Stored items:
┄┄┄┄┄┄

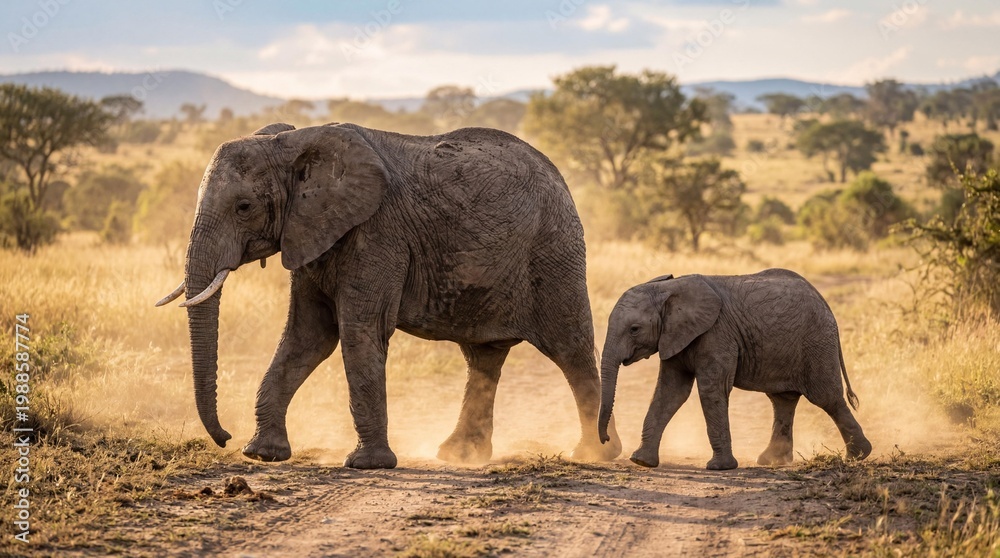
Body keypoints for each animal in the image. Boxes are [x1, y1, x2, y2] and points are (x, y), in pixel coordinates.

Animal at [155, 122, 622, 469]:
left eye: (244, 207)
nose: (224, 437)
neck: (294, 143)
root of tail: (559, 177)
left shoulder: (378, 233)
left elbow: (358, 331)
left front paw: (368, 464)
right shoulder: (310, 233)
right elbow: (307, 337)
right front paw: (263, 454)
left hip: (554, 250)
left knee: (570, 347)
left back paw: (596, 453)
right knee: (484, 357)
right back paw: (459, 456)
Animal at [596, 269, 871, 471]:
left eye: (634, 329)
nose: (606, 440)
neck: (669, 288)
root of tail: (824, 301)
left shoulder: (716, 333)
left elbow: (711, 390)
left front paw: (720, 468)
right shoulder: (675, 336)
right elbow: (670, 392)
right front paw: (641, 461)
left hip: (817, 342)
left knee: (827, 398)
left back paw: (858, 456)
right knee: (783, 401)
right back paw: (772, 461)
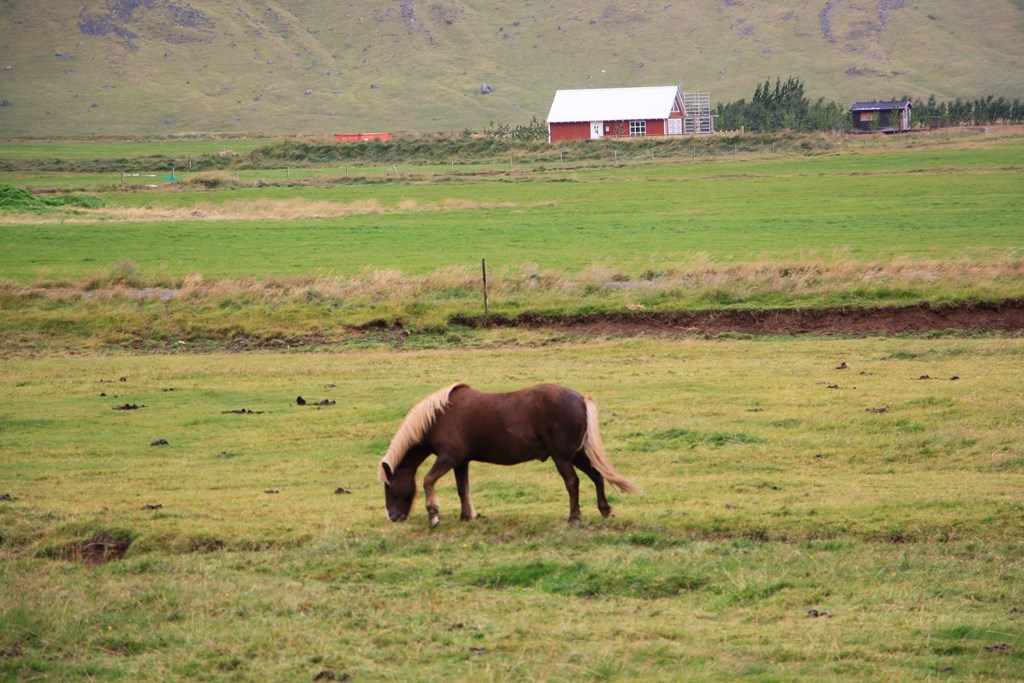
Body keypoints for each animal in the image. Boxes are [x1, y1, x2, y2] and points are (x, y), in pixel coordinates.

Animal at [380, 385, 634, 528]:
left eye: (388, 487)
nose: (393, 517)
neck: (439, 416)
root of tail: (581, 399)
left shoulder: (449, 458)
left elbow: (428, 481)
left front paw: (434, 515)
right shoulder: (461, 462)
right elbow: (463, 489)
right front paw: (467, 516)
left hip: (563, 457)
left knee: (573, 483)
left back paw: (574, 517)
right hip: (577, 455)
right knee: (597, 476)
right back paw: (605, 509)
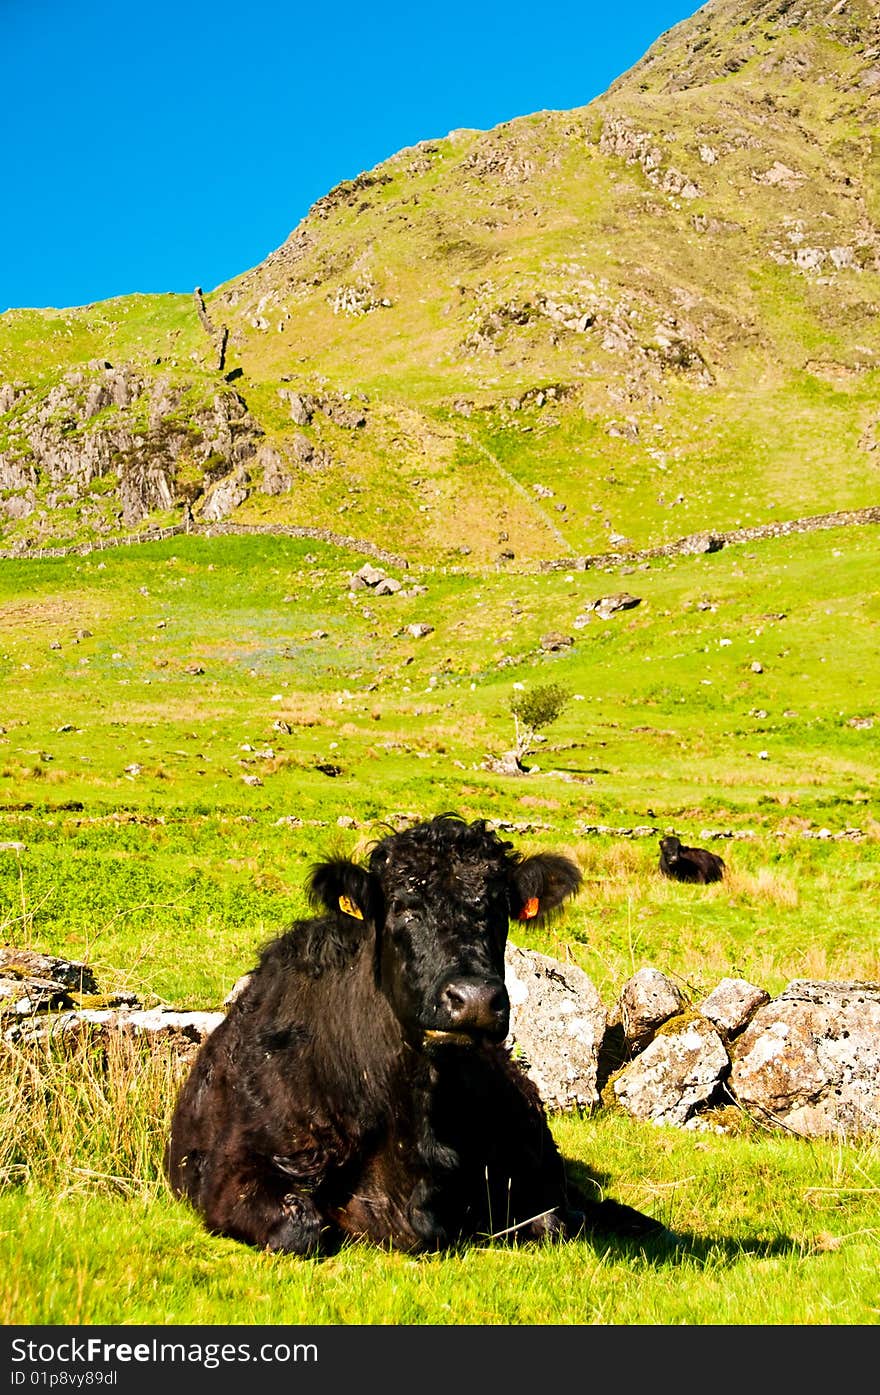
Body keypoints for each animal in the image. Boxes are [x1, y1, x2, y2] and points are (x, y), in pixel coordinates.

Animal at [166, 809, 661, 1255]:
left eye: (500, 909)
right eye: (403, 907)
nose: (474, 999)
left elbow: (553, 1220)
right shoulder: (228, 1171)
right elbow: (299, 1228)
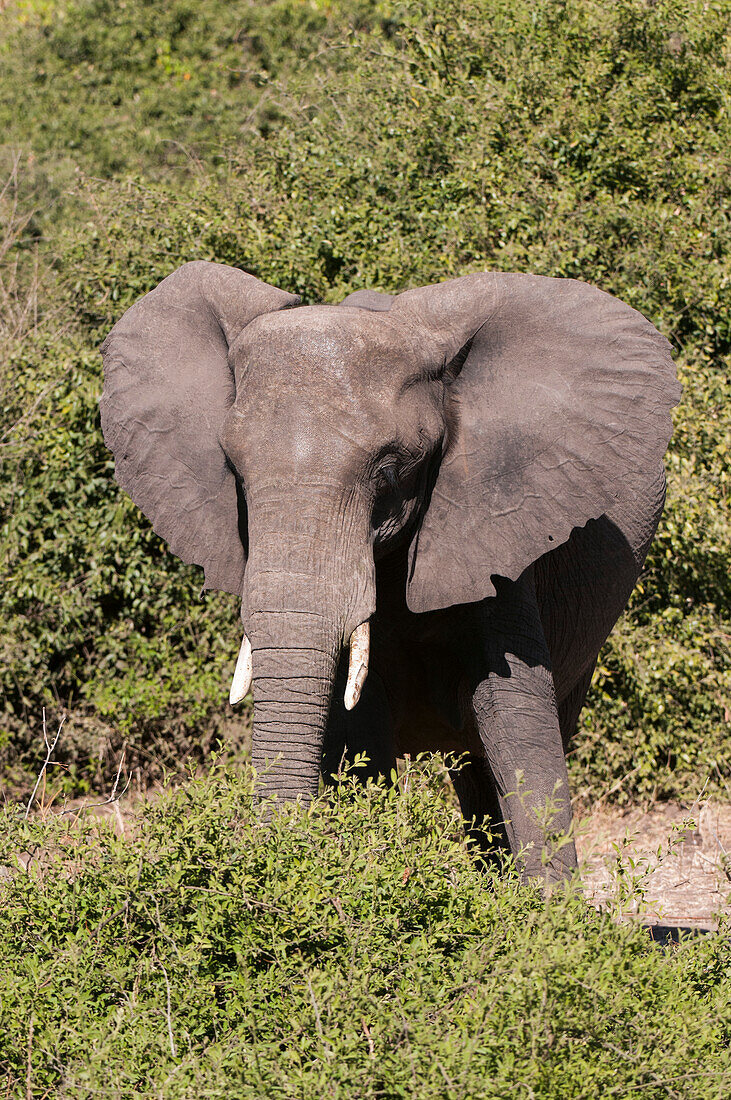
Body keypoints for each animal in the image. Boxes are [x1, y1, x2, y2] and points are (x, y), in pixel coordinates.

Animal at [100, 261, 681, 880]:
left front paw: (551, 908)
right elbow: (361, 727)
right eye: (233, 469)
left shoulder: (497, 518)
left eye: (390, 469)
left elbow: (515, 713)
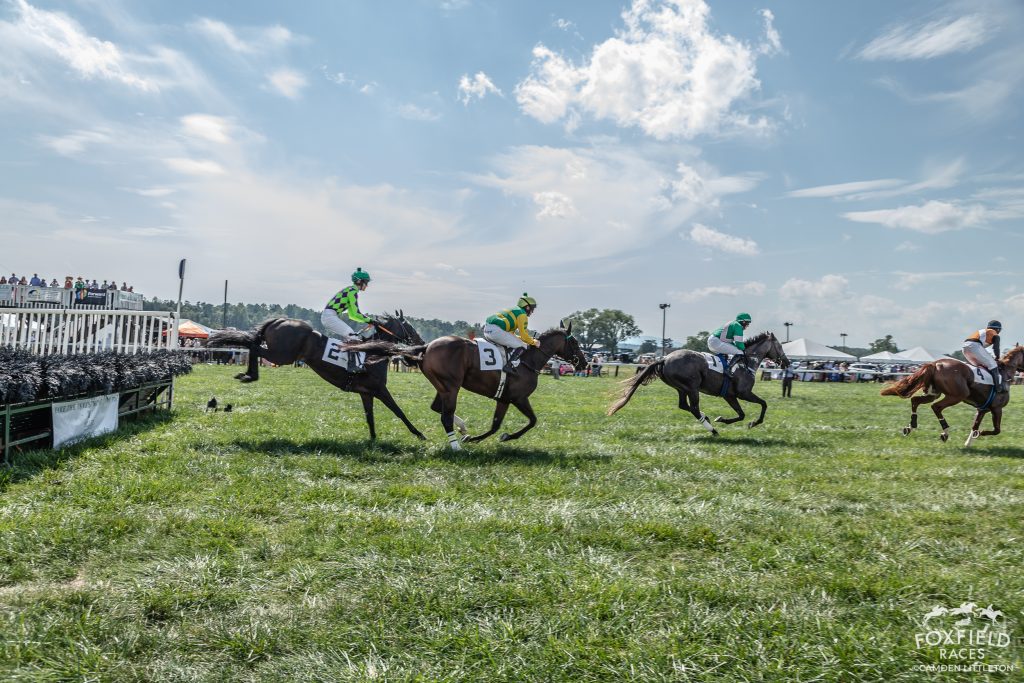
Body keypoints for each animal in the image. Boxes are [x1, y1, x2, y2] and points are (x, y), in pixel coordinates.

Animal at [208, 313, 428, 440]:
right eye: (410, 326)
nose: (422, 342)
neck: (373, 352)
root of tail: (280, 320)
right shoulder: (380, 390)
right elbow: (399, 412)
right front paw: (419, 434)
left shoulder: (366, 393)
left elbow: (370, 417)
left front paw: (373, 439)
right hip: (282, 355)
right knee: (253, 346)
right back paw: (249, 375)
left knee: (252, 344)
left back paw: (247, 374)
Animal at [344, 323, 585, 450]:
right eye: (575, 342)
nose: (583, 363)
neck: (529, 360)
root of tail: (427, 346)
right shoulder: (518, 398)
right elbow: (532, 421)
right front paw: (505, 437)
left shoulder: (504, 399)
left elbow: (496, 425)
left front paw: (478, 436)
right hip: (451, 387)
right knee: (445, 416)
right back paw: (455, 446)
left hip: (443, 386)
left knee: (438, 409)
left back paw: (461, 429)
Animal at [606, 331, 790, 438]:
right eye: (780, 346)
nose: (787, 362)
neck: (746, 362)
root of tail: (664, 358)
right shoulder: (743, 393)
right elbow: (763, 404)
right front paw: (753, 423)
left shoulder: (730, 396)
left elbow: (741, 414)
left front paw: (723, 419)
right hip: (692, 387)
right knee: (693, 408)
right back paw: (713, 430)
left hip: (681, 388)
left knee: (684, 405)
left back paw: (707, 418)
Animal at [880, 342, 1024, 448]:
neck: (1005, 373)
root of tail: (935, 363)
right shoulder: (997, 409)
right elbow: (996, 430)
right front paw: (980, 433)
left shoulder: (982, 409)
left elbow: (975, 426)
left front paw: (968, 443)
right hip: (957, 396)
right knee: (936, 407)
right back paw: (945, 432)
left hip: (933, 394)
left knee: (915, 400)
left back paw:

┄┄┄┄┄┄

Look through the records and count each line that holds "root". Write only the total.

#### COMPLETED TASK
7